▸ **The data**
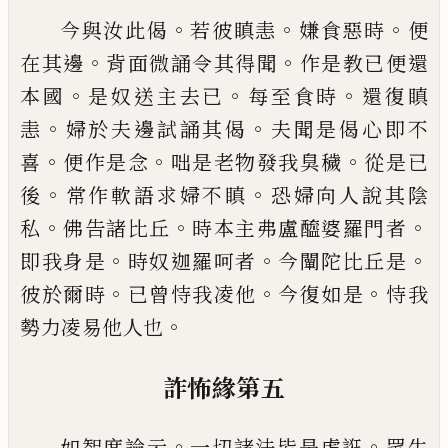
。
。
。
今與汝此偈
若彼瞋恚
嫌食惡時
便
。
。
在其邊
背面微誦令其得聞
作是教已便還
。
。
。
本國
是
奴送主去已
每至食時
還復瞋
。
。
恚
婦於夫邊
試誦其偈
夫聞是偈心即不
。
。
。
喜
便作是念
咄
是老物發我臭穢
從是已
。
。
後
常作軟語求婦
不瞋
恐婦向人說其陰
。
。
。
私
佛告諸比丘
時本
主弗盧醯婆羅門者
。
。
。
即我身是
時奴迦羅呵
者
今闡陀比丘是
。
。
。
彼於爾時
已曾恃我凌他
今復如是
恃我
。
勢力凌易他人也
詐怖緣第五
。
。
如智度論云
一切諸法皆是虛誑
眾生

▸ **Exercise requirements**
Can you put each line of the entries above into a JSON list of strings, one string per line, leaving out blank lines and the pictures?

▸ **Completed exercise**
[
  "。",
  "。",
  "。",
  "今與汝此偈",
  "若彼瞋恚",
  "嫌食惡時",
  "便",
  "。",
  "。",
  "在其邊",
  "背面微誦令其得聞",
  "作是教已便還",
  "。",
  "。",
  "。",
  "本國",
  "是",
  "奴送主去已",
  "每至食時",
  "還復瞋",
  "。",
  "。",
  "恚",
  "婦於夫邊",
  "試誦其偈",
  "夫聞是偈心即不",
  "。",
  "。",
  "。",
  "喜",
  "便作是念",
  "咄",
  "是老物發我臭穢",
  "從是已",
  "。",
  "。",
  "後",
  "常作軟語求婦",
  "不瞋",
  "恐婦向人說其陰",
  "。",
  "。",
  "。",
  "私",
  "佛告諸比丘",
  "時本",
  "主弗盧醯婆羅門者",
  "。",
  "。",
  "。",
  "即我身是",
  "時奴迦羅呵",
  "者",
  "今闡陀比丘是",
  "。",
  "。",
  "。",
  "彼於爾時",
  "已曾恃我凌他",
  "今復如是",
  "恃我",
  "。",
  "勢力凌易他人也",
  "詐怖緣第五",
  "。",
  "。",
  "如智度論云",
  "一切諸法皆是虛誑",
  "眾生"
]